§ **Exercise**
Both the line below containing "right ear: (495, 179)" and the line containing "right ear: (420, 194)", along with every line between them, should be repeated exactly; no other line belongs in the answer.

§ **Available data**
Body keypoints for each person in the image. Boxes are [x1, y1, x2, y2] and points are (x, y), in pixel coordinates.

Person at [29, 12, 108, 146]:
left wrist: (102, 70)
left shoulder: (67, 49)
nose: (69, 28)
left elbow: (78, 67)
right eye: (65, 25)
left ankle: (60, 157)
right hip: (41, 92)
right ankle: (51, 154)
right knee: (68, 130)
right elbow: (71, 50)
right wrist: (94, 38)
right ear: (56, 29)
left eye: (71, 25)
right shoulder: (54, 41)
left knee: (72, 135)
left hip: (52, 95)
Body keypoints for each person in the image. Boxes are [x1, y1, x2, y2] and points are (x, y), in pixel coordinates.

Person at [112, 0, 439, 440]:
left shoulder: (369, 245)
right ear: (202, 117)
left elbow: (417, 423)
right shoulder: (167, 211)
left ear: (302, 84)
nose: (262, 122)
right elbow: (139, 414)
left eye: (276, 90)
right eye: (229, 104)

--

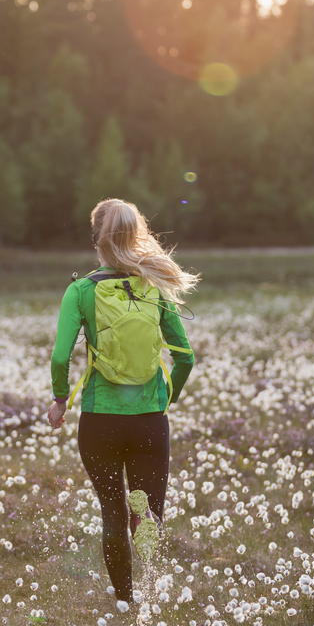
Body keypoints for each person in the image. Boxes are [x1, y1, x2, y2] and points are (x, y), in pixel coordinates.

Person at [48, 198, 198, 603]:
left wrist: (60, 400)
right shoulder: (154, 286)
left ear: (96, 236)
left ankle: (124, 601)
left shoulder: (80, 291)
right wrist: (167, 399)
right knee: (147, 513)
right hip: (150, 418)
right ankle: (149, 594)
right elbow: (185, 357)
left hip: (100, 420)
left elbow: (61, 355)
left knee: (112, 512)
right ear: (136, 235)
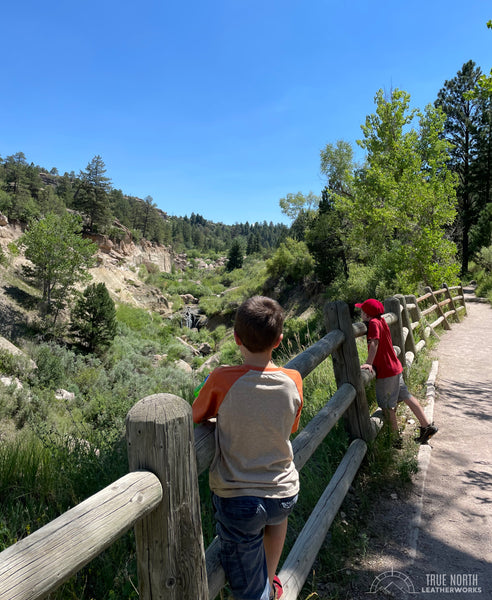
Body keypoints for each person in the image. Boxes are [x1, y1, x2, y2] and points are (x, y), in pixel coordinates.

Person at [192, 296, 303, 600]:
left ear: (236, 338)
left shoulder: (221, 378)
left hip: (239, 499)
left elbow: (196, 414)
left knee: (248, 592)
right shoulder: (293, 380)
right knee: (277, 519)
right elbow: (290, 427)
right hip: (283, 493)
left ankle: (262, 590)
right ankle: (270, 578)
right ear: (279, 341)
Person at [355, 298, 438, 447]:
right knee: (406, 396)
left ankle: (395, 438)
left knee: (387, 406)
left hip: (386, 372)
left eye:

---

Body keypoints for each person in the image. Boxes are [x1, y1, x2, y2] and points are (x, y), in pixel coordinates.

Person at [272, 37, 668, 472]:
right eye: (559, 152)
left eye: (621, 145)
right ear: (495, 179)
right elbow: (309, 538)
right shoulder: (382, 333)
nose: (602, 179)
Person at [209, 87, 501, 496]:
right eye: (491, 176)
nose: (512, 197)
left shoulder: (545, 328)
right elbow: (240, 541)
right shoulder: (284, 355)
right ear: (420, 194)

§ **Worked solution**
right ear: (495, 179)
right elbow: (309, 538)
right shoulder: (382, 333)
nose: (602, 179)
Person at [209, 87, 501, 496]:
right eye: (491, 176)
nose: (512, 197)
left shoulder: (545, 328)
right elbow: (240, 541)
right shoulder: (284, 355)
right ear: (420, 194)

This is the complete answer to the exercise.